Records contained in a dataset
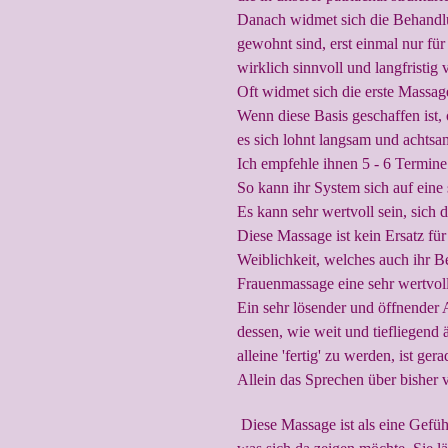
Danach widmet sich die Behandlu
gewohnt sind, erst einmal nur fü
wirklich sinnvoll und langfristig
Oft widmet sich die erste Massa
Wenn diese Basis geschaffen ist, 
es sich lohnt langsam und achtsa
Ich empfehle ihnen 5 - 6 Termin
So kann ihr System sich auf eine
Es kann sehr wertvoll sein, sich 
Diese Massage ist kein Ersatz fü
Weiblichkeit, welches auch ihr Be
Frauenmassage eine sehr wertvoll
Ein sehr lösender und öffnender A
dessen, wie weit und tiefliegend 
alleine 'fertig' zu werden, ist ge
Allein das Sprechen über bisher
Diese Massage ist als eine Gefühl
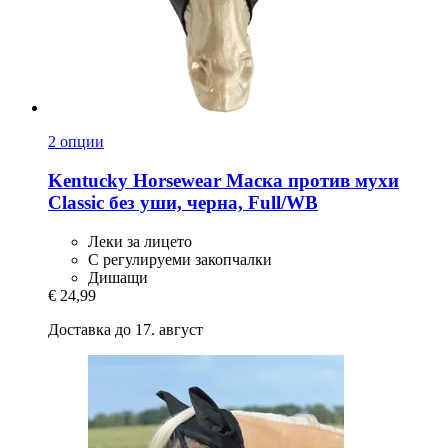
2 опции
Kentucky Horsewear
Маска против мухи
Classic без уши, черна, Full/WB
Леки за лицето
С регулируеми закопчалки
Дишащи
€ 24,99
Доставка до 17. август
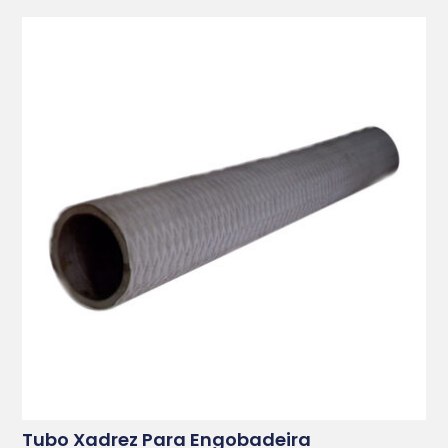
Tubo Xadrez Para Engobadeira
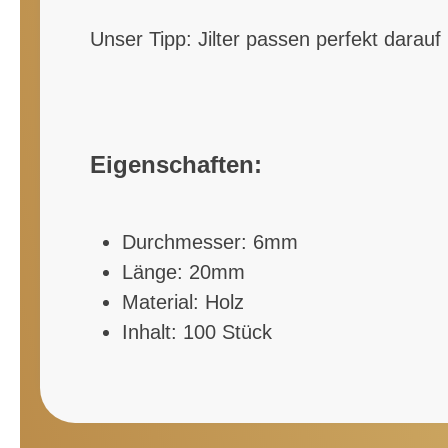
Unser Tipp: Jilter passen perfekt darauf 
Eigenschaften:
Durchmesser: 6mm
Länge: 20mm
Material: Holz
Inhalt: 100 Stück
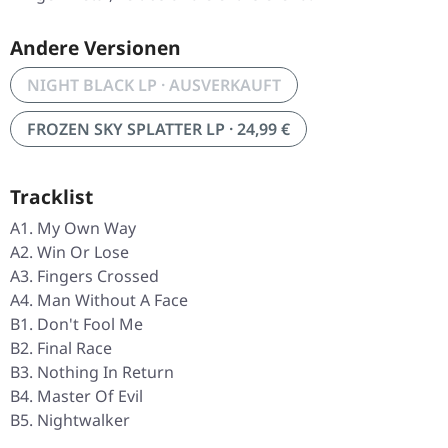
Andere Versionen
NIGHT BLACK LP · AUSVERKAUFT
FROZEN SKY SPLATTER LP · 24,99 €
Tracklist
A1. My Own Way
A2. Win Or Lose
A3. Fingers Crossed
A4. Man Without A Face
B1. Don't Fool Me
B2. Final Race
B3. Nothing In Return
B4. Master Of Evil
B5. Nightwalker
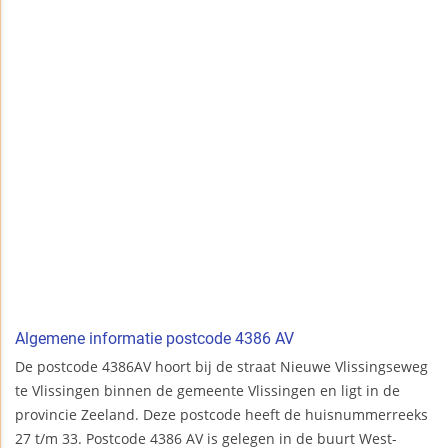
Algemene informatie postcode 4386 AV
De postcode 4386AV hoort bij de straat Nieuwe Vlissingseweg
te Vlissingen binnen de gemeente Vlissingen en ligt in de
provincie Zeeland. Deze postcode heeft de huisnummerreeks
27 t/m 33. Postcode 4386 AV is gelegen in de buurt West-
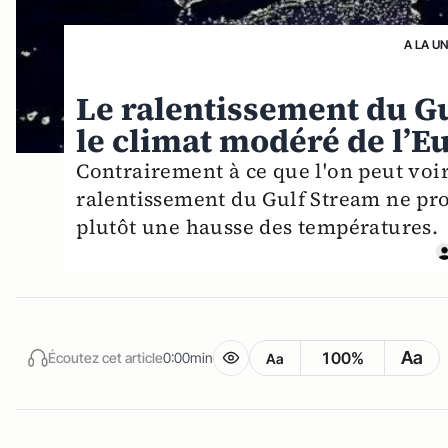
A LA U
Le ralentissement du G
le climat modéré de l’Eu
Contrairement à ce que l'on peut voir 
ralentissement du Gulf Stream ne prov
plutôt une hausse des températures.
Aa
100%
Écoutez cet article
0:00min
Aa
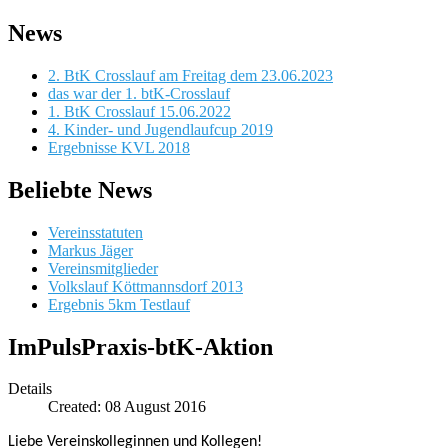
News
2. BtK Crosslauf am Freitag dem 23.06.2023
das war der 1. btK-Crosslauf
1. BtK Crosslauf 15.06.2022
4. Kinder- und Jugendlaufcup 2019
Ergebnisse KVL 2018
Beliebte News
Vereinsstatuten
Markus Jäger
Vereinsmitglieder
Volkslauf Köttmannsdorf 2013
Ergebnis 5km Testlauf
ImPulsPraxis-btK-Aktion
Details
Created: 08 August 2016
Liebe Vereinskolleginnen und Kollegen!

Exercise prompt:
State how many lines of the entries include the word "Crosslauf", giving that number by itself.

Your response:
3